* PROBLEM REQUIREMENTS
Leave every picture out. Set down all the lines below exactly.

══════════

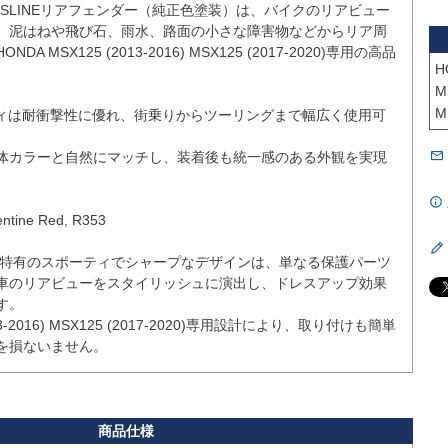
ORTSLINEリアフェンダー（純正色塗装）は、バイクのリアビュー
、泥はねや飛び石、雨水、路面の小さな障害物などからリア周
 MSX125 (2013-2016) MSX125 (2017-2020)専用の高品
H


M
M
ディは耐衝撃性に優れ、街乗りからツーリングまで幅広く使用可
体カラーと自然にマッチし、装着後も統一感のある外観を実現
ine Red, R353

リーズ特有のスポーティでシャープなデザインは、単なる保護パーツ
車のリアビューをスタイリッシュに演出し、ドレスアップ効果
。

013-2016) MSX125 (2017-2020)専用設計により、取り付けも簡単
を損ないません。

══════════

* TASK RESPONSE
ORTSLINEリアフェンダー（純正色塗装）は、バイクのリアビュー
、泥はねや飛び石、雨水、路面の小さな障害物などからリア周
 MSX125 (2013-2016) MSX125 (2017-2020)専用の高品
H


M
M
ディは耐衝撃性に優れ、街乗りからツーリングまで幅広く使用可
体カラーと自然にマッチし、装着後も統一感のある外観を実現
ine Red, R353

リーズ特有のスポーティでシャープなデザインは、単なる保護パーツ
車のリアビューをスタイリッシュに演出し、ドレスアップ効果
。

013-2016) MSX125 (2017-2020)専用設計により、取り付けも簡単
を損ないません。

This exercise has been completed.